### Dataset section
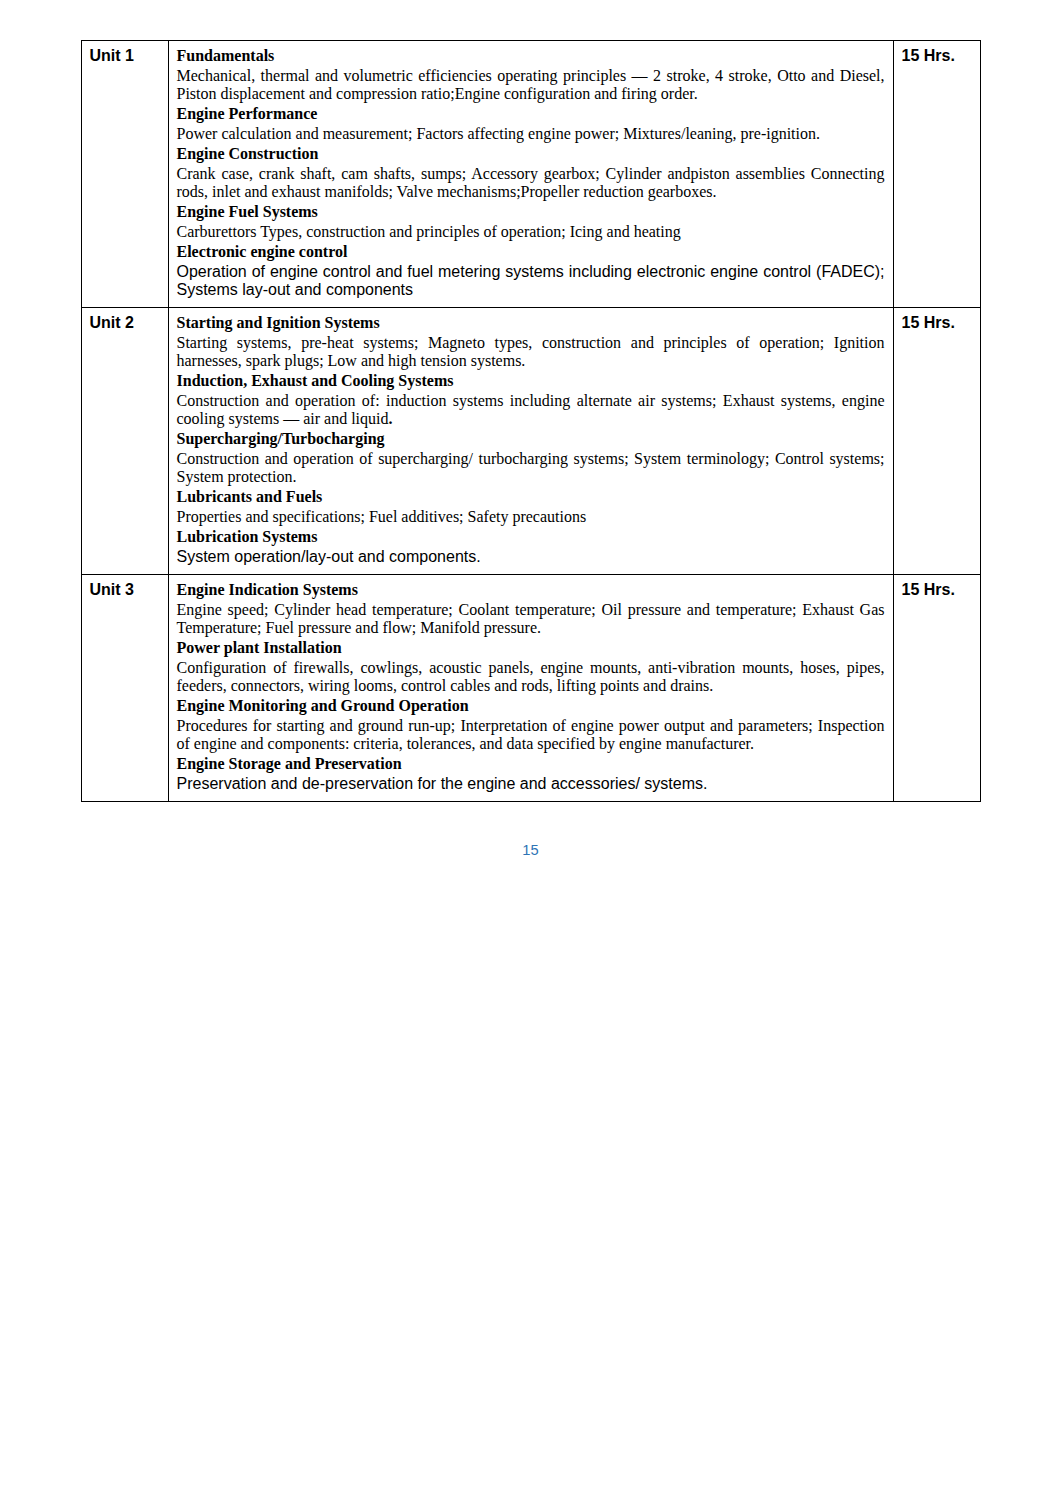| Unit 1 | Fundamentals Mechanical, thermal and volumetric efficiencies operating principles — 2 stroke, 4 stroke, Otto and Diesel, Piston displacement and compression ratio;Engine configuration and firing order. Engine Performance Power calculation and measurement; Factors affecting engine power; Mixtures/leaning, pre-ignition. Engine Construction Crank case, crank shaft, cam shafts, sumps; Accessory gearbox; Cylinder andpiston assemblies Connecting rods, inlet and exhaust manifolds; Valve mechanisms;Propeller reduction gearboxes. Engine Fuel Systems Carburettors Types, construction and principles of operation; Icing and heating Electronic engine control Operation of engine control and fuel metering systems including electronic engine control (FADEC); Systems lay-out and components | 15 Hrs. |
| Unit 2 | Starting and Ignition Systems Starting systems, pre-heat systems; Magneto types, construction and principles of operation; Ignition harnesses, spark plugs; Low and high tension systems. Induction, Exhaust and Cooling Systems Construction and operation of: induction systems including alternate air systems; Exhaust systems, engine cooling systems — air and liquid . Supercharging/Turbocharging Construction and operation of supercharging/ turbocharging systems; System terminology; Control systems; System protection. Lubricants and Fuels Properties and specifications; Fuel additives; Safety precautions Lubrication Systems System operation/lay-out and components. | 15 Hrs. |
| Unit 3 | Engine Indication Systems Engine speed; Cylinder head temperature; Coolant temperature; Oil pressure and temperature; Exhaust Gas Temperature; Fuel pressure and flow; Manifold pressure. Power plant Installation Configuration of firewalls, cowlings, acoustic panels, engine mounts, anti-vibration mounts, hoses, pipes, feeders, connectors, wiring looms, control cables and rods, lifting points and drains. Engine Monitoring and Ground Operation Procedures for starting and ground run-up; Interpretation of engine power output and parameters; Inspection of engine and components: criteria, tolerances, and data specified by engine manufacturer. Engine Storage and Preservation Preservation and de-preservation for the engine and accessories/ systems. | 15 Hrs. |
15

### To do
A word-for-word copy of the listing is needed, with no pictures in it.

### Solution to this exercise
| Unit 1 | Fundamentals Mechanical, thermal and volumetric efficiencies operating principles — 2 stroke, 4 stroke, Otto and Diesel, Piston displacement and compression ratio;Engine configuration and firing order. Engine Performance Power calculation and measurement; Factors affecting engine power; Mixtures/leaning, pre-ignition. Engine Construction Crank case, crank shaft, cam shafts, sumps; Accessory gearbox; Cylinder andpiston assemblies Connecting rods, inlet and exhaust manifolds; Valve mechanisms;Propeller reduction gearboxes. Engine Fuel Systems Carburettors Types, construction and principles of operation; Icing and heating Electronic engine control Operation of engine control and fuel metering systems including electronic engine control (FADEC); Systems lay-out and components | 15 Hrs. |
| Unit 2 | Starting and Ignition Systems Starting systems, pre-heat systems; Magneto types, construction and principles of operation; Ignition harnesses, spark plugs; Low and high tension systems. Induction, Exhaust and Cooling Systems Construction and operation of: induction systems including alternate air systems; Exhaust systems, engine cooling systems — air and liquid . Supercharging/Turbocharging Construction and operation of supercharging/ turbocharging systems; System terminology; Control systems; System protection. Lubricants and Fuels Properties and specifications; Fuel additives; Safety precautions Lubrication Systems System operation/lay-out and components. | 15 Hrs. |
| Unit 3 | Engine Indication Systems Engine speed; Cylinder head temperature; Coolant temperature; Oil pressure and temperature; Exhaust Gas Temperature; Fuel pressure and flow; Manifold pressure. Power plant Installation Configuration of firewalls, cowlings, acoustic panels, engine mounts, anti-vibration mounts, hoses, pipes, feeders, connectors, wiring looms, control cables and rods, lifting points and drains. Engine Monitoring and Ground Operation Procedures for starting and ground run-up; Interpretation of engine power output and parameters; Inspection of engine and components: criteria, tolerances, and data specified by engine manufacturer. Engine Storage and Preservation Preservation and de-preservation for the engine and accessories/ systems. | 15 Hrs. |
15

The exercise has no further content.